Search for the word "cookies" in the entries. Each line that holds it should be copied.

(Stored data)

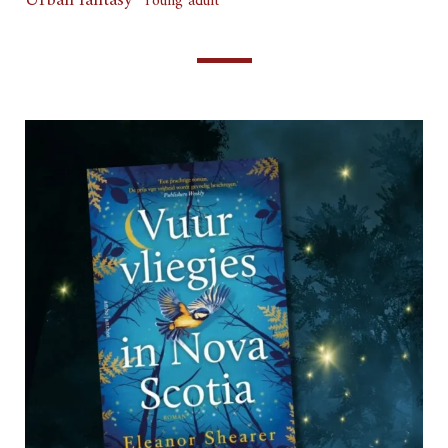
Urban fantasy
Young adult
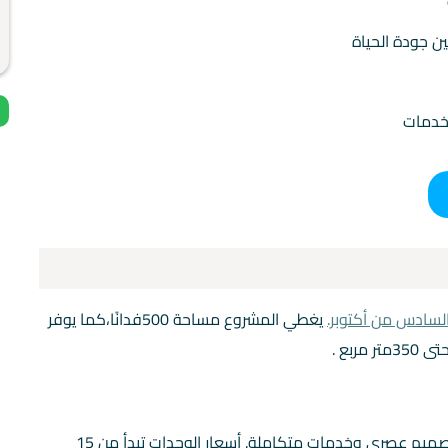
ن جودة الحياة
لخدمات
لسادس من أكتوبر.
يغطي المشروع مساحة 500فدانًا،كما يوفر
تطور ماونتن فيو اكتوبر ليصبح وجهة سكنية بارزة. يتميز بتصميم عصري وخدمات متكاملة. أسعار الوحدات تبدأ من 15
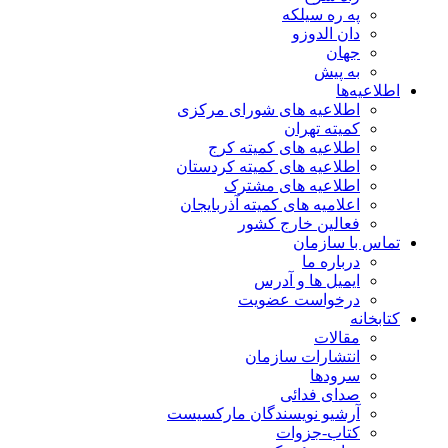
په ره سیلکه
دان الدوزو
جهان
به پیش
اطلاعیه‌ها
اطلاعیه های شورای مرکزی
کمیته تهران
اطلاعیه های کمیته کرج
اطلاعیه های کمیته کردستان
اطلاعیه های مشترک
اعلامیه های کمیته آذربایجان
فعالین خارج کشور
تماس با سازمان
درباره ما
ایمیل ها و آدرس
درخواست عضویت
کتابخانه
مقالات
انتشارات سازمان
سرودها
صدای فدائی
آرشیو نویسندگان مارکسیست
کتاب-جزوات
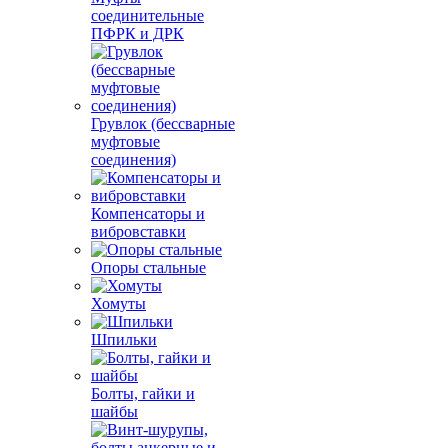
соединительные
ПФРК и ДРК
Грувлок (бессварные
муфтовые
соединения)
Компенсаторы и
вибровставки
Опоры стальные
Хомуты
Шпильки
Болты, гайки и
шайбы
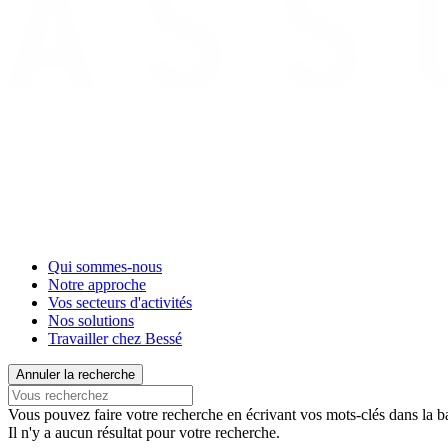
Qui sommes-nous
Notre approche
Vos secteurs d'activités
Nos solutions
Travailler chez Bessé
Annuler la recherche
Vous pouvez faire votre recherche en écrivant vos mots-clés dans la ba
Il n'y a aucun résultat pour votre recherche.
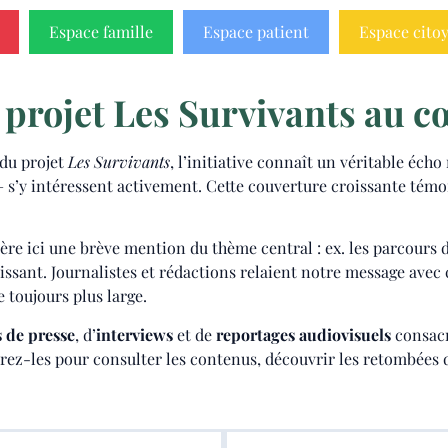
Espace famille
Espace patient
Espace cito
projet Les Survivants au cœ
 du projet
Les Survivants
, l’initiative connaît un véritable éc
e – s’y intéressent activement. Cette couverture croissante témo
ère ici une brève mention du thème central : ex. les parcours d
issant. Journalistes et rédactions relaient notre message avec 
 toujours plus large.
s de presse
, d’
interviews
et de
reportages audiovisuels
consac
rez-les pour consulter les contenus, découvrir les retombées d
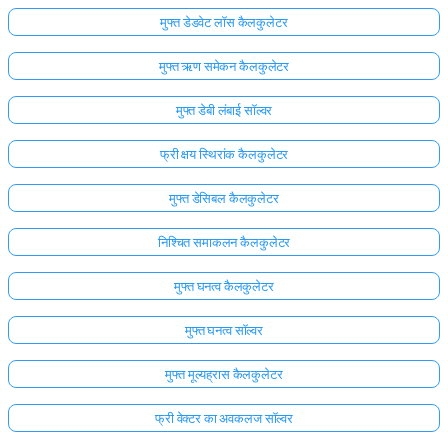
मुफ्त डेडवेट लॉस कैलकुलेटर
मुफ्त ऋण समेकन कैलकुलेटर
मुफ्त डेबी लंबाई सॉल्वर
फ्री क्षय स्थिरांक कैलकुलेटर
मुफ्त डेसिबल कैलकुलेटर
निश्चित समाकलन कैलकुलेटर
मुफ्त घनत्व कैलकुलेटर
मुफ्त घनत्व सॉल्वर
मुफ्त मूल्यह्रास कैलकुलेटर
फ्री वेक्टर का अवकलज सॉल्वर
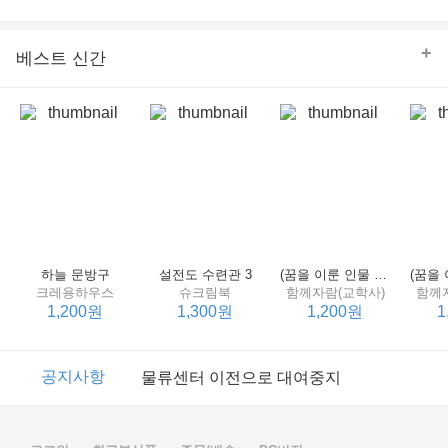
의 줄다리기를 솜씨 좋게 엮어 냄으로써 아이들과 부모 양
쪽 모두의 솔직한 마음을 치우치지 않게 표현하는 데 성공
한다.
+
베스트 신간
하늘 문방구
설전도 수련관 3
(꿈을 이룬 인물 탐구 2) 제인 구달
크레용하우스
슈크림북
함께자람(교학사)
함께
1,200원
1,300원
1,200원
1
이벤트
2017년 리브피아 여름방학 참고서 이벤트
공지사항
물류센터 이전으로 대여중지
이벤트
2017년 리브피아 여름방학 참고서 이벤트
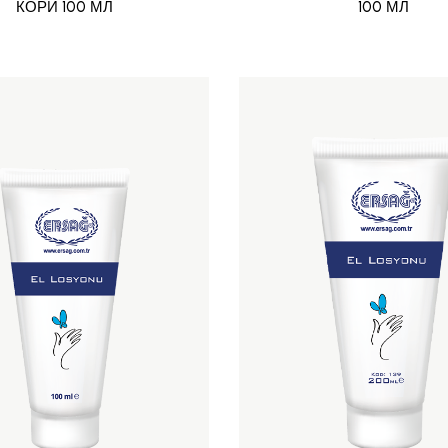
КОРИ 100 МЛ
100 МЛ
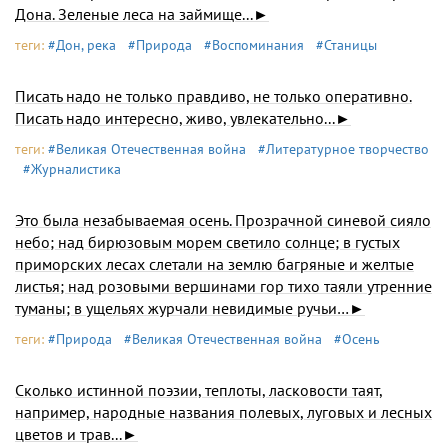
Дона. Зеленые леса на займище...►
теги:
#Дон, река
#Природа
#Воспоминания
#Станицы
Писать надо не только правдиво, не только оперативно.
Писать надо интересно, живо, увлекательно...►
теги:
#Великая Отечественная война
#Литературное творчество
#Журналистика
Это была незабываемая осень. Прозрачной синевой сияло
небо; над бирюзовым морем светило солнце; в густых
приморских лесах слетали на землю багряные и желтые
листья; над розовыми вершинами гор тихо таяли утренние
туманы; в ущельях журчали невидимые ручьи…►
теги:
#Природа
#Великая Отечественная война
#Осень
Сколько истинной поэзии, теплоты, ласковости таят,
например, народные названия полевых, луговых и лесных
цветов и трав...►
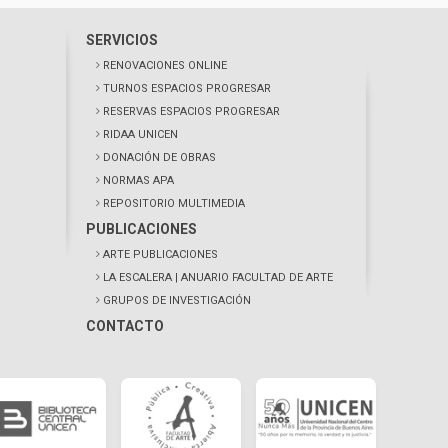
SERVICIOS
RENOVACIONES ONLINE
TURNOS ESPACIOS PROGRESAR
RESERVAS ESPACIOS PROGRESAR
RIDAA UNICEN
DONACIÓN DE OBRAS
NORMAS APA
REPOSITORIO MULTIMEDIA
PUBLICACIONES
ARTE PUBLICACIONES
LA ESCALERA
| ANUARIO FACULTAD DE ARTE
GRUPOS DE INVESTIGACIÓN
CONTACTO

(End Stored data)
(Stored data)

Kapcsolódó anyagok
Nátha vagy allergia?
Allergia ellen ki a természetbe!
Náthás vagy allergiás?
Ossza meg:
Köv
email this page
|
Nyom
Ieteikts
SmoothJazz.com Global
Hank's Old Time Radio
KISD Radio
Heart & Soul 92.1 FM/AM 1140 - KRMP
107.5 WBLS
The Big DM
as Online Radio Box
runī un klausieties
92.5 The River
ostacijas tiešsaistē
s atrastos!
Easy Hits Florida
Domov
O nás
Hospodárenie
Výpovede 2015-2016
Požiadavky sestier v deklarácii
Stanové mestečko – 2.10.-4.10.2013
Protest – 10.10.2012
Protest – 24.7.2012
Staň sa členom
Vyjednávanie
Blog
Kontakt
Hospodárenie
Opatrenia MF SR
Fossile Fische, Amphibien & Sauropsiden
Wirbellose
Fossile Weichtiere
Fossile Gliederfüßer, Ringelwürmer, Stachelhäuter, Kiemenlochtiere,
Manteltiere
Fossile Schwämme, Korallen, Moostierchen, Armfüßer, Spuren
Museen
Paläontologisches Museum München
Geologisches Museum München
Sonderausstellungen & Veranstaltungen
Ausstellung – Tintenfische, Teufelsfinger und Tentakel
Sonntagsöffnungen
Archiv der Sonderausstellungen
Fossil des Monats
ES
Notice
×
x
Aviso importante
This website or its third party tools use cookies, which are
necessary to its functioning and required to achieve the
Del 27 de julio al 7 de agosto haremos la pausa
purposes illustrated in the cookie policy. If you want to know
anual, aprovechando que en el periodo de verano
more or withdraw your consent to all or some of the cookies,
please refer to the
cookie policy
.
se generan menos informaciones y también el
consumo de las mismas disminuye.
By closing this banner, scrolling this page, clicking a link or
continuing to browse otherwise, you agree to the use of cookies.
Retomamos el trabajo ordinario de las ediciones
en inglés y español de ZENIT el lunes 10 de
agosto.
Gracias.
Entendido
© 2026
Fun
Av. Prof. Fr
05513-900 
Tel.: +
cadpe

(End Stored data)

* Output of the task:
This website or its third party tools use cookies, which are
more or withdraw your consent to all or some of the cookies,
continuing to browse otherwise, you agree to the use of cookies.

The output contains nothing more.